提示された抜粋:
例えば、重合体が懸濁液、乳化液等の状態にあるときにスチームストリッピング処理する方法が知られている。しかし、スチームストリッピングでは、加熱により、着色重合体粒子が熱凝集を起こし、粒径分布が広くなる。更に、熱凝集が進むとブロック化することもある。
また、着色重合体粒子を加熱乾燥することによって、水分とともに未反応の重合性単量体や揮発性の化合物を取り除くことも行われている。乾燥のために、スプレー乾燥機、流動層乾燥機、棚段式乾燥機または真空乾燥機が用いられている。これらの乾燥方法では、揮発成分を低減するために長時間を要し、また揮発成分が蒸発するときに凝集などを起こし、粒径分布が広くなることがあった。さらに、着色重合体粒子が揮発成分の排気に同伴して系外に排出されてしまうので収率が低くなることが多かった。
【0004】
【発明が解決しようとする課題】
本発明の目的は、残留重合性単量体、揮発性の重合開始剤分解生成物等が少なく環境安全性に優れるトナーを短時間で高収率に製造する方法を提供することにある。本発明者は、前記目的を達成するために鋭意研究した結果、特定の方法で固定されたバグフィルタに排気を高速度で通気させて、特定の含水率を有する着色重合体粒子に、特定の微粒子を添加し、混合しながら着色重合体粒子を真空乾燥することによって、前記目的を達成できることを見いだし、この知見に基づいて、本発明を完成するに到った。

抽出レコード:
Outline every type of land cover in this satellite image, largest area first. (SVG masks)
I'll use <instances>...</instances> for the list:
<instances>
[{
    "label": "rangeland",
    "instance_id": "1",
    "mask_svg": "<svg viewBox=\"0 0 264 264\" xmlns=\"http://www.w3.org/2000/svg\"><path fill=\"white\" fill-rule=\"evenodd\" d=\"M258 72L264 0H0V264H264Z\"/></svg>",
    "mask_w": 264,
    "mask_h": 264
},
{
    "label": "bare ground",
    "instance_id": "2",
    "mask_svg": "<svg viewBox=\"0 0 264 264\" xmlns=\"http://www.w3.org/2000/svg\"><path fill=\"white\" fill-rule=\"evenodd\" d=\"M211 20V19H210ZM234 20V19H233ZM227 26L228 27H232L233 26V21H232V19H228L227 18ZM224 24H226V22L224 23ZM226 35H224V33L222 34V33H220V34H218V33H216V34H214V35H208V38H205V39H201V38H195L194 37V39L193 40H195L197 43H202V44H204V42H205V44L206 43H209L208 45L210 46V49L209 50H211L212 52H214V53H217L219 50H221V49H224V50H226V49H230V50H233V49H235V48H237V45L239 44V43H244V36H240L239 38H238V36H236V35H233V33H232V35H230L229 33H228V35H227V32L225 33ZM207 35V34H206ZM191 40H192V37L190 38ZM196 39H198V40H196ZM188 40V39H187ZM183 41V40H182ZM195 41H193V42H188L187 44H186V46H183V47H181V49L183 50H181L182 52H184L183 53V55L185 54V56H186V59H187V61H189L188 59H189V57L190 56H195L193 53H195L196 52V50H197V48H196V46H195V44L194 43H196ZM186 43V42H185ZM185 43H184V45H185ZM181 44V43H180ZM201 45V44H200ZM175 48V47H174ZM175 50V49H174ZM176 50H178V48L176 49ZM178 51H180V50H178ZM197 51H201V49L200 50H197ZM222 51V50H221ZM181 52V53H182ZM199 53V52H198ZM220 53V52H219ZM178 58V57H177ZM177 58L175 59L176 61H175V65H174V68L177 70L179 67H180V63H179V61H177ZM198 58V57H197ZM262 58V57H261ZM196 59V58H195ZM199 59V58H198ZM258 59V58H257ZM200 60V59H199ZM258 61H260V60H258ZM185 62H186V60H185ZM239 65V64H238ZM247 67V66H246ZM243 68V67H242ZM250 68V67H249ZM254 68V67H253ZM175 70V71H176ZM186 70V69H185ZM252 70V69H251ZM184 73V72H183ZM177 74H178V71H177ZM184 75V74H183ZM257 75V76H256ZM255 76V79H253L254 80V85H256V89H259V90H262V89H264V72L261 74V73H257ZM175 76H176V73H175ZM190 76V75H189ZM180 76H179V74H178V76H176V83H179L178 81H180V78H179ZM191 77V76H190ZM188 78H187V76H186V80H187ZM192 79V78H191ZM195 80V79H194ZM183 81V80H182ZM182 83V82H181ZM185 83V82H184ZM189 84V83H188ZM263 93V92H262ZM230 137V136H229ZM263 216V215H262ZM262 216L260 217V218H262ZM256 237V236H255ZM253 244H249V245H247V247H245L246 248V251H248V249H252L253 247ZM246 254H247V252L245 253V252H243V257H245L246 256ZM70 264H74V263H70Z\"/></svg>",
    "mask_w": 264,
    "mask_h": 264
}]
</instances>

課題一覧:
#1 レコードのうち、文字列「instances」を含む行の数を数え、その数だけを示せ。大文字と小文字は区別する。
#2 トナーの製造方法に関する抜粋を、最後の文の後から書き継げ。

解答一覧:
#1 3

#2
【0005】
【課題を解決するための手段】
かくして、本発明によれば、バグフィルタが締め付け手段及び目張り手段によって排気口に固定されている真空乾燥機を用いて、バグフィルタにおける1時間の平均通気速度の最大値が1〜30m/分となる条件で、含水率が10〜60%の湿潤状態にある着色重合体粒子に、着色重合体粒子よりも小さい粒径の微粒子を添加し、混合しながら着色重合体粒子を真空乾燥することを含むトナーの製造方法が提供される。
【0006】
【発明の実施の形態】
本発明のトナーの製造方法は、バグフィルタが締め付け手段及び目張り手段によって真空乾燥機の排気口に固定されている真空乾燥機を用いて、バグフィルタにおける1時間の平均通気速度の最大値が1〜30m/分となる条件で、着色重合体粒子を真空乾燥することを含む。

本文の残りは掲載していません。